Transformer DC withstand voltage and leakage current test refers to the measurement of leakage current of transformer coil winding, which is the same as the principle of measuring insulation resistance, but the sensitivity and accuracy of measuring transformer winding are higher than that of measuring insulation resistance. Therefore, defects such as cracks and surface carbonization of pure porcelain casings can be detected more effectively. When there is a defect inside the tested product, the leakage current will increase greatly with the increase of the voltage, and even a phenomenon of surge topping the surface will appear. The purpose is to detect whether the insulation properties of the transformer are up to standard.

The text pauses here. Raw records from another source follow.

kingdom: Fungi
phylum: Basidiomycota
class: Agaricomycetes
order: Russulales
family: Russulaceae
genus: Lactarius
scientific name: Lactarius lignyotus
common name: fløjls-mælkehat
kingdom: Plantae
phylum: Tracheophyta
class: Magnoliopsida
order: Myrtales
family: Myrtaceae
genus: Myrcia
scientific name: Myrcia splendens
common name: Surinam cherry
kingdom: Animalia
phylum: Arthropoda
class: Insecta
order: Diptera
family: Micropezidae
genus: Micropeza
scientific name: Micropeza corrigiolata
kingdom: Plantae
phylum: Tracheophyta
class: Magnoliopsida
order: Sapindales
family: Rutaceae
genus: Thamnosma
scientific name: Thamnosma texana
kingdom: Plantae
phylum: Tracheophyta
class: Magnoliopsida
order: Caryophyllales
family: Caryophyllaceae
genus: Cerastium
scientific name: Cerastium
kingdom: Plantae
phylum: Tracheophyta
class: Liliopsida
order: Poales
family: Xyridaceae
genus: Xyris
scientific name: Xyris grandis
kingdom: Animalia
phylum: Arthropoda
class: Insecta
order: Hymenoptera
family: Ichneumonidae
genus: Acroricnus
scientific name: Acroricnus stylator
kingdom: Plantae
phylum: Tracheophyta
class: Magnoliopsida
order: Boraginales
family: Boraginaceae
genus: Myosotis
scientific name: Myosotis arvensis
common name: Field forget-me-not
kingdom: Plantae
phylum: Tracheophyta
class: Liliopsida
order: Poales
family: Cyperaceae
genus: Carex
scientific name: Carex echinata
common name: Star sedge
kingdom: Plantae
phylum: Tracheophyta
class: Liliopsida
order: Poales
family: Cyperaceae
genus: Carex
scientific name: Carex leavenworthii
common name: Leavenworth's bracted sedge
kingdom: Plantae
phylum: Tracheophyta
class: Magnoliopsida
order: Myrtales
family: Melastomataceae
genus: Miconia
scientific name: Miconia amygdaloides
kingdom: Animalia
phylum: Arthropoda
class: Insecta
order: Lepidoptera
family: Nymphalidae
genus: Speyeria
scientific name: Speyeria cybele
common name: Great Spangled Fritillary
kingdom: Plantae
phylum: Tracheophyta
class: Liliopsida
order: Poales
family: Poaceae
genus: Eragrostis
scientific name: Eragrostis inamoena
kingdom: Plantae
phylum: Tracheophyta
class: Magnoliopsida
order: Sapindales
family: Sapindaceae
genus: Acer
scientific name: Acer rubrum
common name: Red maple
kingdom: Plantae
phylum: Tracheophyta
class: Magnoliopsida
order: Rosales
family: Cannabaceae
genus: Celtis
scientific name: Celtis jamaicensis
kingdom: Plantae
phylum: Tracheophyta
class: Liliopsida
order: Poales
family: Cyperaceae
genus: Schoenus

Through this new test method, the maintenance steps of opening the operating hand hole 710 of the GIS sealing assembly 700 and removing the first conductive connecting plate 200 in the GIS sealing assembly 700 before the test can be eliminated, greatly reducing the number of tests on the equipment under test during the test. The disassembly and assembly work greatly improves the safety factor of the equipment and saves the maintenance cost and maintenance period without affecting the accuracy of the test results. In addition, because the internal contact resistance of GIS is small and fixed (about 50 microohms), the measurement data is more accurate.

The above content is only a preferred embodiment of the present invention, and cannot limit the implementation scope of the present invention, that is, any simple equivalent changes and modifications made according to the claims of the present invention and the contents of the description of the invention, All still belong to the scope that the present invention covers.

Claims (7)

1. a kind of test method of oil-gas casing structure transformer, it is characterised in that comprise the following steps：

Step S100, the isolation switch in GIS seal assemblies is disconnected, dismantle and be electrically connected at grounding switch exposed junction and ground connection Between the second conductive connecting plate；

Step S200, the test wire of test device is electrically connected to the exposed junction of the grounding switch；

Step S300, operate the grounding switch；

Step S400, transformer test project is performed by the test device.

2. the test method of oil-gas casing structure transformer according to claim 1, it is characterised in that

In step S300, the grounding switch is closed.

3. the test method of oil-gas casing structure transformer according to claim 2, it is characterised in that

The pilot project is DC Resistance Test of Transformer.

4. the test method of oil-gas casing structure transformer according to claim 1, it is characterised in that

In step S300, the grounding switch is disconnected.

5. the test method of oil-gas casing structure transformer according to claim 4, it is characterised in that

The pilot project is Insulation Resistance of Transformer, absorptance and polarization index experiment.

6. the test method of oil-gas casing structure transformer according to claim 4, it is characterised in that

The pilot project is tested for transformer dielectric loss angle tg δ.

7. the test method of oil-gas casing structure transformer according to claim 4, it is characterised in that

The pilot project is that transformer dc is pressure-resistant and leakage current test.